A biosimilar medicine is a biological medicine that is developed to be highly similar to an already authorized biological medicine (the 'reference medicine'). The biosimilar medicines do not have any significant differences from the reference medicine in terms of quality, safety or efficacy.

 

Teriparatide

Teriparatide is identical to the biologically active fragment of the human parathyroid hormone, it replaces the natural hormone and stimulates bone formation. Teriparatide is used for the treatment of osteoporosis as it reduces the risk of bone fracture in various patient groups.

In early January 2017 the European Commission (EC) granted marketing authorization for Richter's biosimilar teriparatide, TERROSA. The biosimilar teriparatide has been developed by Richter-Helm BioTec GmbH & Co. KG. The product demonstrates biosimilarity to Elli Lilly's FORSTEO. According to the relevant license agreements, it is expected to be launched under both Richter and STADA labels in geographical Europe following the patent expiry of the original product.

 

Pegfilgrastim

Pegfilgrastim, a pegylated recombinant, human granulocyte-colony stimulating factor is used in cancer patients to help with some of the side effects of their treatment. Chemotherapy that is cytotoxic also kills white blood cells, which can lead to neutropenia and the development of infections. Pegfilgrastim is used to reduce the duration of neutropenia and the occurrence of febrile neutropenia.

In December 2016 Richter announced that it has withdrawn its Marketing Authorization Application (MAA) from the EMA for its biosimilar pegfilgrastim. The MAA filing was based on comparative quality, non-clinical and clinical data from the Company's completed biosimilar development programme. During the November 2016 CHMP meeting, the CHMP indicated that the data provided did not allow the Committee to conclude a positive benefit risk assessment. The Company's management is committed to continue the clinical development and regulatory process of its biosimilar pegfilgrastim in order to eliminate the remaining uncertainties identified during the review process by the CHMP.
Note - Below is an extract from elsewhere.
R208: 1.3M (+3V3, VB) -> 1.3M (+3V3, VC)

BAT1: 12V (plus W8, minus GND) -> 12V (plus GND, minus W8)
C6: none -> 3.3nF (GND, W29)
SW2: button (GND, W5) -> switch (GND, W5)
Richter is also working on a portfolio of biosimilar monoclonal antibodies, which vary between clinical and late to early stage preclinical stages of development. This portfolio includes a trastuzumab biosimilar, which as part of a technology transfer and license-in agreement in respect of its development and commercialization signed in October 2016 with DM Bio, a Korean developer, will be further developed and commercialised in certain territories.

This portfolio of mammalian cell fermentation products will fill capacity at the Company's Debrecen facilities. These facilities are undergoing capacity extension in order to cope with future demand and in order to provide further state-of-the-art biotechnology manufacturing capabilities.